4 000 postes supprimés
« Arrêtons de supprimer des postes », fustige Jessica Boyer, secrétaire départementale du SNALC de l’Hérault (Syndicat national des lycées, collèges, écoles et du supérieur). Au total, 4 000 postes d’enseignants, public et privé confondus, sont prévus pour être supprimés à la rentrée 2026, dont 1 891 dans le premier degré public et 1 365 dans le second degré. Pour justifier cette décision, le ministre de l’Éducation nationale, Édouard Geffray, a évoqué une « chute démographique vertigineuse ».
Une justification incompréhensible pour les syndicats. « Dans un contexte de déclin démographique, cela devrait être l’occasion d’alléger le travail des enseignants, mais à la place, on supprime des postes », regrette Stéphane Audebeau, secrétaire départemental de la FSU 34.
« Les classes les plus chargées » d’Europe
« En Europe, la moyenne par classe est de 18 élèves. En France, nous avons les classes les plus chargées, avec 24 élèves en moyenne », atteste Jessica Boyer.

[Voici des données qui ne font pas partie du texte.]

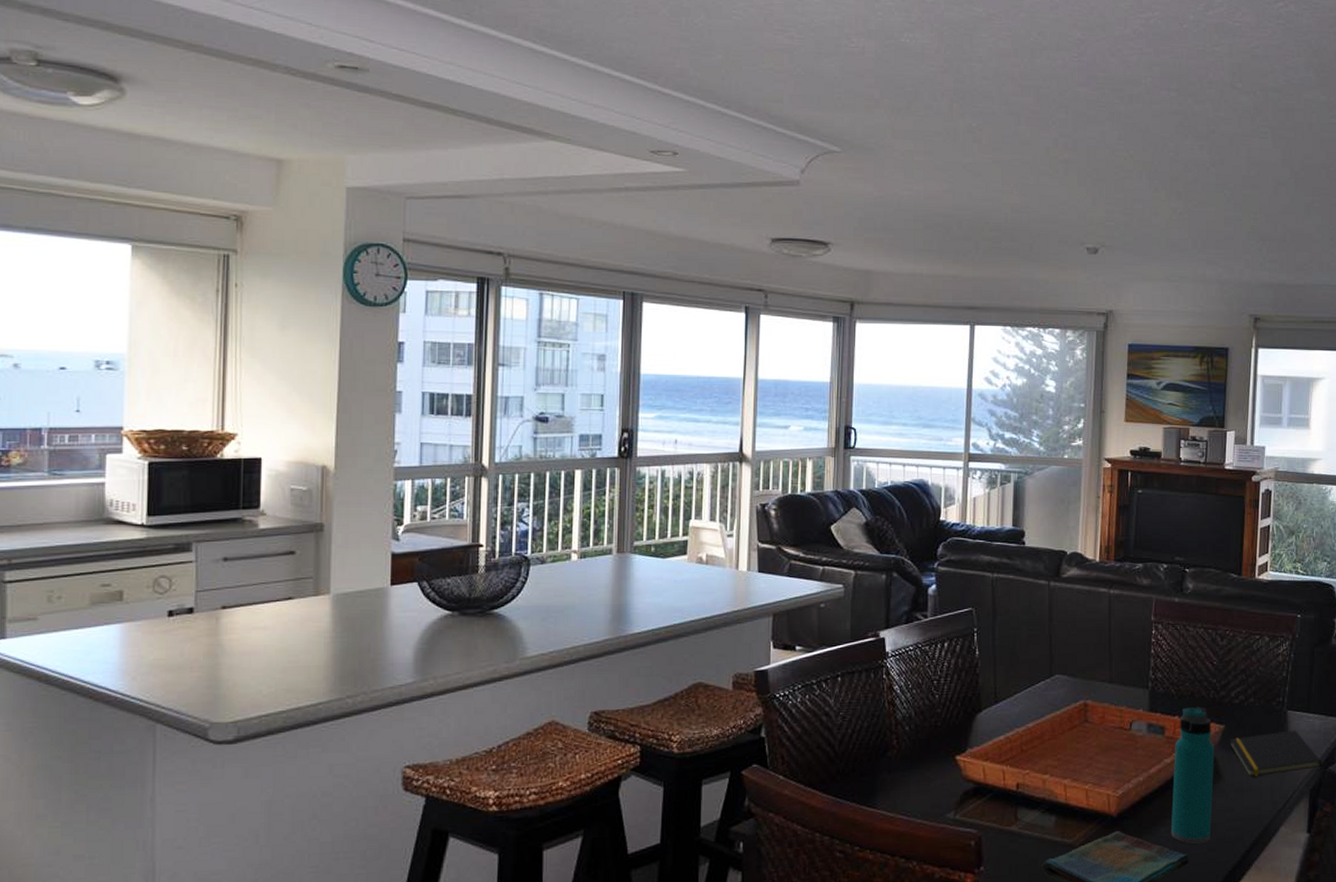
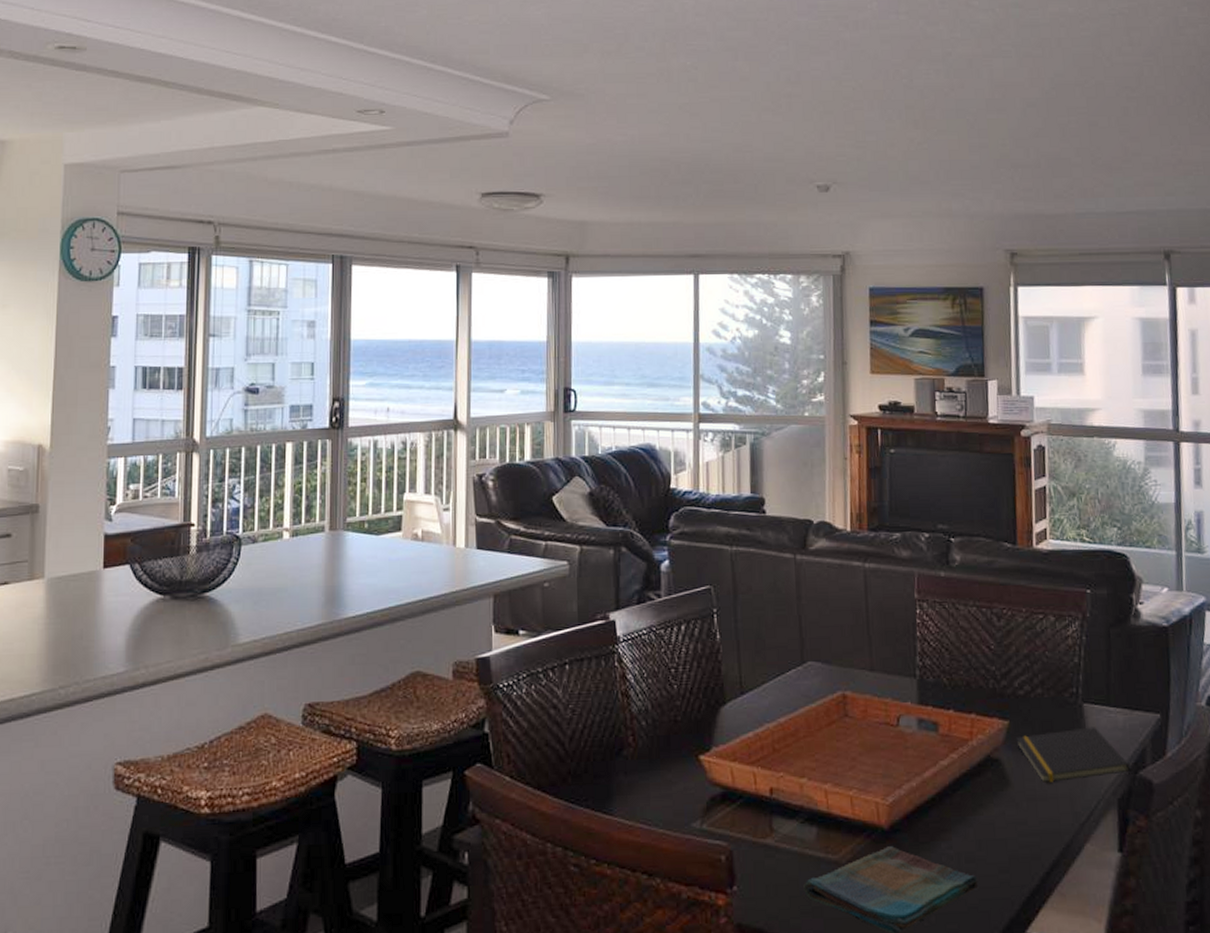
water bottle: present [1170,706,1215,845] -> none [951,698,1002,864]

La secrétaire départementale du SNALC regrette également « la départementalisation des enseignants remplaçants », où, dans certains cas, « ils sont forcés de faire deux heures de route pour effectuer un remplacement. Cela a été le cas dans le Gard. »
Les syndicats réclament également de meilleurs accompagnements pour « la santé mentale des élèves » et déplorent « le manque d’inclusivité dans certains établissements, rendant impossible la prise en charge correcte des élèves en situation de handicap », liste Stéphane Audebeau.